▶ Extracted page text data
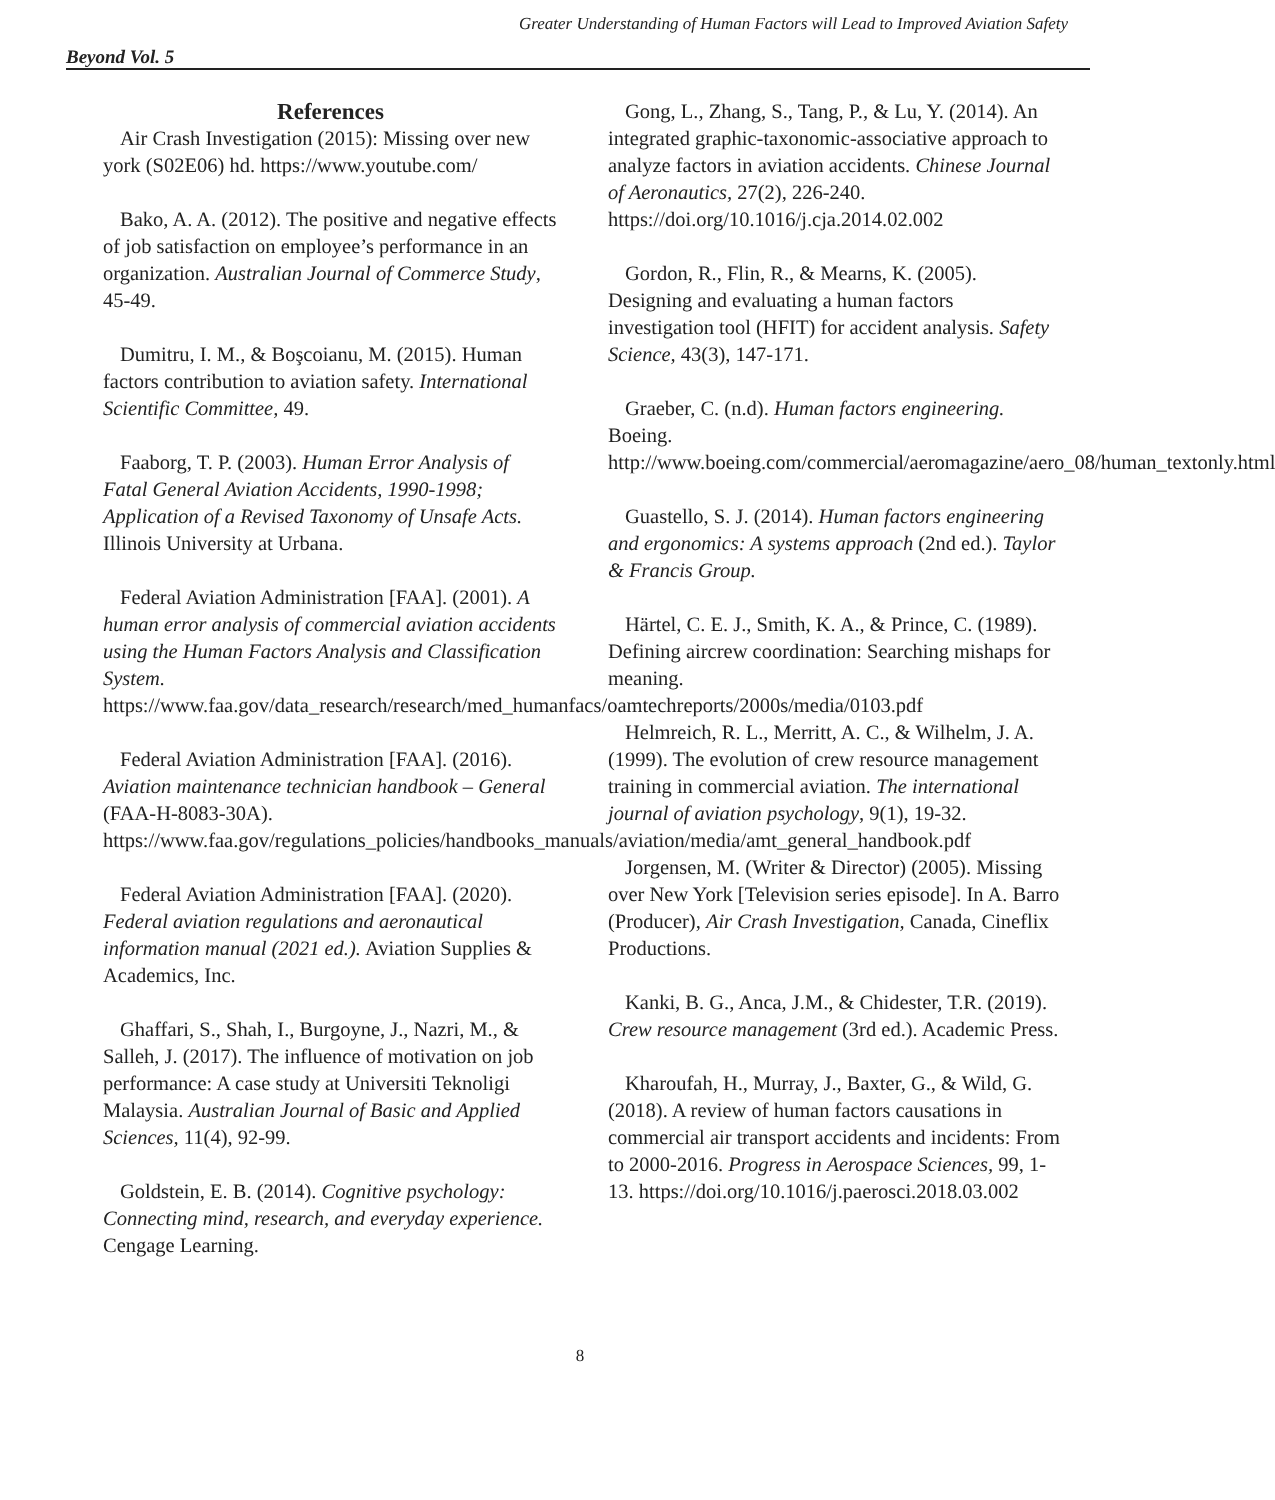Greater Understanding of Human Factors will Lead to Improved Aviation Safety
Beyond Vol. 5
References
Air Crash Investigation (2015): Missing over new york (S02E06) hd. https://www.youtube.com/
Bako, A. A. (2012). The positive and negative effects of job satisfaction on employee’s performance in an organization. Australian Journal of Commerce Study, 45-49.
Dumitru, I. M., & Boşcoianu, M. (2015). Human factors contribution to aviation safety. International Scientific Committee, 49.
Faaborg, T. P. (2003). Human Error Analysis of Fatal General Aviation Accidents, 1990-1998; Application of a Revised Taxonomy of Unsafe Acts. Illinois University at Urbana.
Federal Aviation Administration [FAA]. (2001). A human error analysis of commercial aviation accidents using the Human Factors Analysis and Classification System. https://www.faa.gov/data_research/research/med_humanfacs/oamtechreports/2000s/media/0103.pdf
Federal Aviation Administration [FAA]. (2016). Aviation maintenance technician handbook – General (FAA-H-8083-30A). https://www.faa.gov/regulations_policies/handbooks_manuals/aviation/media/amt_general_handbook.pdf
Federal Aviation Administration [FAA]. (2020). Federal aviation regulations and aeronautical information manual (2021 ed.). Aviation Supplies & Academics, Inc.
Ghaffari, S., Shah, I., Burgoyne, J., Nazri, M., & Salleh, J. (2017). The influence of motivation on job performance: A case study at Universiti Teknoligi Malaysia. Australian Journal of Basic and Applied Sciences, 11(4), 92-99.
Goldstein, E. B. (2014). Cognitive psychology: Connecting mind, research, and everyday experience. Cengage Learning.
Gong, L., Zhang, S., Tang, P., & Lu, Y. (2014). An integrated graphic-taxonomic-associative approach to analyze factors in aviation accidents. Chinese Journal of Aeronautics, 27(2), 226-240. https://doi.org/10.1016/j.cja.2014.02.002
Gordon, R., Flin, R., & Mearns, K. (2005). Designing and evaluating a human factors investigation tool (HFIT) for accident analysis. Safety Science, 43(3), 147-171.
Graeber, C. (n.d). Human factors engineering. Boeing. http://www.boeing.com/commercial/aeromagazine/aero_08/human_textonly.html
Guastello, S. J. (2014). Human factors engineering and ergonomics: A systems approach (2nd ed.). Taylor & Francis Group.
Härtel, C. E. J., Smith, K. A., & Prince, C. (1989). Defining aircrew coordination: Searching mishaps for meaning.
Helmreich, R. L., Merritt, A. C., & Wilhelm, J. A. (1999). The evolution of crew resource management training in commercial aviation. The international journal of aviation psychology, 9(1), 19-32.
Jorgensen, M. (Writer & Director) (2005). Missing over New York [Television series episode]. In A. Barro (Producer), Air Crash Investigation, Canada, Cineflix Productions.
Kanki, B. G., Anca, J.M., & Chidester, T.R. (2019). Crew resource management (3rd ed.). Academic Press.
Kharoufah, H., Murray, J., Baxter, G., & Wild, G. (2018). A review of human factors causations in commercial air transport accidents and incidents: From to 2000-2016. Progress in Aerospace Sciences, 99, 1-13. https://doi.org/10.1016/j.paerosci.2018.03.002
8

▶ What the exercise asks
The expected output is an exact copy of the lines from the top of the data above through the line containing "Federal Aviation Administration [FAA]. (2016).", both included, with every picture omitted.

▶ Written answer
Greater Understanding of Human Factors will Lead to Improved Aviation Safety
Beyond Vol. 5
References
Air Crash Investigation (2015): Missing over new york (S02E06) hd. https://www.youtube.com/
Bako, A. A. (2012). The positive and negative effects of job satisfaction on employee’s performance in an organization. Australian Journal of Commerce Study, 45-49.
Dumitru, I. M., & Boşcoianu, M. (2015). Human factors contribution to aviation safety. International Scientific Committee, 49.
Faaborg, T. P. (2003). Human Error Analysis of Fatal General Aviation Accidents, 1990-1998; Application of a Revised Taxonomy of Unsafe Acts. Illinois University at Urbana.
Federal Aviation Administration [FAA]. (2001). A human error analysis of commercial aviation accidents using the Human Factors Analysis and Classification System. https://www.faa.gov/data_research/research/med_humanfacs/oamtechreports/2000s/media/0103.pdf
Federal Aviation Administration [FAA]. (2016). Aviation maintenance technician handbook – General (FAA-H-8083-30A). https://www.faa.gov/regulations_policies/handbooks_manuals/aviation/media/amt_general_handbook.pdf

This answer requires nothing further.